Start-up expenses refer to the expenses incurred by the enterprise during the preparatory period, including the salaries of personnel during the preparatory period, office expenses, training expenses, travel expenses, printing expenses, registration fees, as well as exchange gains and losses and interest expenses not included in the cost of acquisition and construction of fixed assets and intangible assets. The preparatory period refers to the period from the date the enterprise is approved for preparatory work to the date of the start of production and operation (including trial production and trial operation).

The following costs incurred by the enterprise shall not be included in the start-up costs:

(1) expenses borne by investors;

(2) expenses incurred for the acquisition of fixed assets and intangible assets;

(3) exchange gains and losses and interest expenses during the preparatory period shall be included in the value of the assets.

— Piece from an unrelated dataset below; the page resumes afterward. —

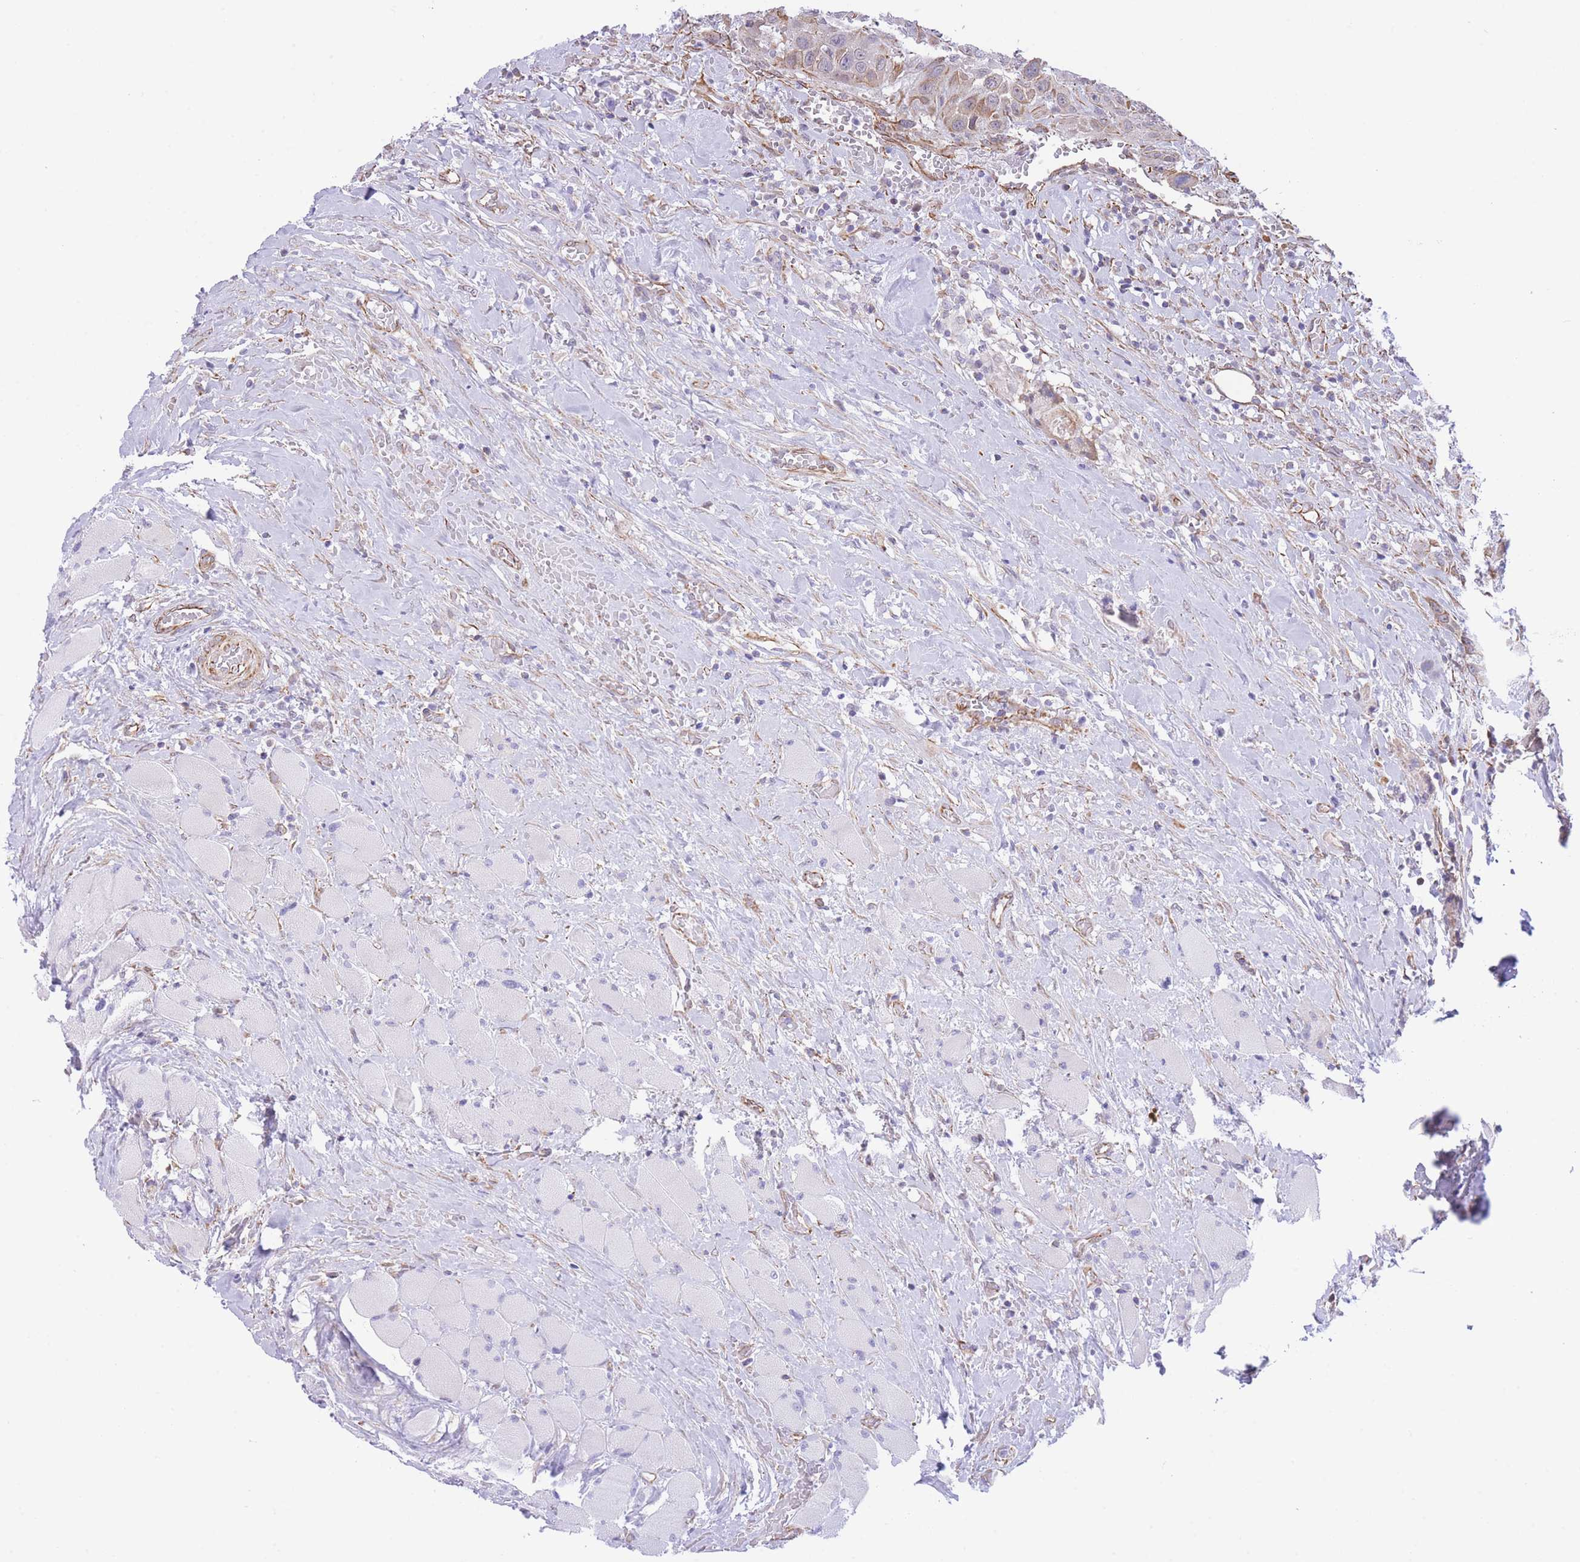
{"staining": {"intensity": "weak", "quantity": "25%-75%", "location": "cytoplasmic/membranous"}, "tissue": "head and neck cancer", "cell_type": "Tumor cells", "image_type": "cancer", "snomed": [{"axis": "morphology", "description": "Squamous cell carcinoma, NOS"}, {"axis": "topography", "description": "Head-Neck"}], "caption": "Immunohistochemical staining of human head and neck cancer displays low levels of weak cytoplasmic/membranous staining in approximately 25%-75% of tumor cells.", "gene": "PSG8", "patient": {"sex": "male", "age": 81}}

"Enterprise Accounting System" (Caihui [2000] No. 25) on the amortization period of the start-up costs have made significant adjustments. The original industry accounting system provides that the start-up costs incurred by the enterprise should be amortized in equal installments over a period of no more than five years from the month of production and operation. Article 50 of the Accounting System for Enterprises stipulates that: "Except for the purchase and construction of fixed assets, all expenses incurred during the preparatory period shall first be summarized in long-term amortized expenses, and shall be charged to profit or loss in the month of commencement of production and operation at one time from the month in which the enterprise commences production and operation. If the enterprise's long-term amortized expense item cannot benefit the subsequent accounting period, the amortized value of the item not yet amortized shall be fully transferred to the profit and loss of the current period." It can be seen that the accounting treatment of start-up expenses, both in terms of the setting up of accounting items and the period of amortization, has changed significantly from the original industry financial system. This new provision is a major difference with the current income tax regulations. *** with the study!